** EXTRACT follows **

Bruneian royalty (born 1994)

Anisha Rosnah binti Adam (Jawi: انيشا روسنه; born 6 November 1994) is a member of the royal family of Brunei as the wife of Prince Abdul Mateen, the fourth son of Sultan Hassanal Bolkiah. After the marriage, she was given the style of Yang Amat Mulia which corresponds to Her Highness and the title of Pengiran Anak Isteri which can be translated as Princess consort.

== Early life ==
Anisha was born on 6 November 1994 in London to Siti Mariam binti Isa and Ivica Adam Kalebic. Her father is from Croatia and is also known in Brunei as Adam bin Abdullah. Her mother is from a prominent Bruneian Malay political family. Anisha's great-grandfather, Ibrahim bin Mohammad Jahfar, was the first Prime Minister of Brunei and her grandfather, Isa bin Ibrahim, is the former Prime Minister of Brunei, Minister of Home Affairs, and Speaker of the Legislative Council of Brunei. Her parents divorced in 2009.

She has three full siblings: Danial Deen Isa-Kalebic, Marina Isa-Kalebic, and Idris Isa-Kalebic. Her brother Danial is good friends with her husband, Prince Mateen. Anisha also has four half-siblings from her father's other relationships: Alexander, Anna Maria, Jean Pierre, and Natasha.

** End of EXTRACT **
** INFORMATION PROVIDED follows **

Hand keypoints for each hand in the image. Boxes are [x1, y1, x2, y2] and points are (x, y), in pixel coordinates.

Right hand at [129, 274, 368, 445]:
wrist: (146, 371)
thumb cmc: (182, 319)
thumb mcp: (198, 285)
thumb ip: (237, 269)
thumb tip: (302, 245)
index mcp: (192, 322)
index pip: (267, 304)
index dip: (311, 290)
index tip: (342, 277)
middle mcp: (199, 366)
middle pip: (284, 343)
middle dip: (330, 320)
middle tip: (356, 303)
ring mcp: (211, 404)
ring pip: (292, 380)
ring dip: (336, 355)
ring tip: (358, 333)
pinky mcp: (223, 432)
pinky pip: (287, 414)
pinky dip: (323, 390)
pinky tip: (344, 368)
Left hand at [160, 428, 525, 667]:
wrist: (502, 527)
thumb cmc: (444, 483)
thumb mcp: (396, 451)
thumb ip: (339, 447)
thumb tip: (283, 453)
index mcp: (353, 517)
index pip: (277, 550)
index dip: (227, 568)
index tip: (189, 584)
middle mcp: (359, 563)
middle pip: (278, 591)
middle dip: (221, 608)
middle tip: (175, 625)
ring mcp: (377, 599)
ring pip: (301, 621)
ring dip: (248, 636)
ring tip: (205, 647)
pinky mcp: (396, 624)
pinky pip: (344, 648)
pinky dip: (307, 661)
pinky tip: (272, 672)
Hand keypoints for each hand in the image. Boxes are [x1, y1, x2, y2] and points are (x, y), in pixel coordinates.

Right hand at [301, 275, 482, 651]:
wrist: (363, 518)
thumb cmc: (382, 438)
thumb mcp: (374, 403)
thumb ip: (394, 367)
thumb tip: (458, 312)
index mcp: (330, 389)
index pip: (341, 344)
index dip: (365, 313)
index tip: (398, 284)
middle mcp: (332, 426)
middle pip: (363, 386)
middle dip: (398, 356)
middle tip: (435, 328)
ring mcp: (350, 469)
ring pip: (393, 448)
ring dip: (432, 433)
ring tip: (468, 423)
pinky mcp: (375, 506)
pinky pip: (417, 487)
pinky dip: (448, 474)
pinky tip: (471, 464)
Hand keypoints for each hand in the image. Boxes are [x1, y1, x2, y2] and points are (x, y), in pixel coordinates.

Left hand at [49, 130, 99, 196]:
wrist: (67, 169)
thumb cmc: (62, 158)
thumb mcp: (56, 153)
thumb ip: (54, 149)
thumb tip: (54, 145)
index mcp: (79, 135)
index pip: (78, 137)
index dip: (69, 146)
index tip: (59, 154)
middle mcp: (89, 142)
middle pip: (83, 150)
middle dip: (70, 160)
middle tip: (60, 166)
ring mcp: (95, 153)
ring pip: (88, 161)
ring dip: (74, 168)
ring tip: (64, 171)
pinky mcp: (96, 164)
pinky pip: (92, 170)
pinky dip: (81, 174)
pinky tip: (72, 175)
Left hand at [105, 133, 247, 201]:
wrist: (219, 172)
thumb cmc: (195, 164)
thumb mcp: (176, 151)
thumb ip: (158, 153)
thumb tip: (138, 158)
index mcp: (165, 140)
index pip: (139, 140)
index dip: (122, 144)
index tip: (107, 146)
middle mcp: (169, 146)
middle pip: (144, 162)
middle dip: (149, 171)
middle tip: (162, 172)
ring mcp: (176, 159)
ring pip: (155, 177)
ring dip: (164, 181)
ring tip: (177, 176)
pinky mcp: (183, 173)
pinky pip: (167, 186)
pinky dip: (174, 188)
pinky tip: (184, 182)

** End of INFORMATION PROVIDED **

» **TASK SET**
(A) Decide whether each statement agrees with the extract: (i) Anisha was born in London. (ii) Her father is from Croatia. (iii) She has four full siblings. Answer yes or no for each, quoting the words of the extract that settle it.
(B) Return the part of the extract between "Anisha Rosnah binti" and "divorced in 2009.", inclusive.
The listing has no connection to the extract.

» **RESPONSES BY TASK**
(A)
(i) Yes: "Anisha was born on 6 November 1994 in London"
(ii) Yes: "Her father is from Croatia"
(iii) No: "She has three full siblings"

(B)
Anisha Rosnah binti Adam (Jawi: انيشا روسنه; born 6 November 1994) is a member of the royal family of Brunei as the wife of Prince Abdul Mateen, the fourth son of Sultan Hassanal Bolkiah. After the marriage, she was given the style of Yang Amat Mulia which corresponds to Her Highness and the title of Pengiran Anak Isteri which can be translated as Princess consort.

== Early life ==
Anisha was born on 6 November 1994 in London to Siti Mariam binti Isa and Ivica Adam Kalebic. Her father is from Croatia and is also known in Brunei as Adam bin Abdullah. Her mother is from a prominent Bruneian Malay political family. Anisha's great-grandfather, Ibrahim bin Mohammad Jahfar, was the first Prime Minister of Brunei and her grandfather, Isa bin Ibrahim, is the former Prime Minister of Brunei, Minister of Home Affairs, and Speaker of the Legislative Council of Brunei. Her parents divorced in 2009.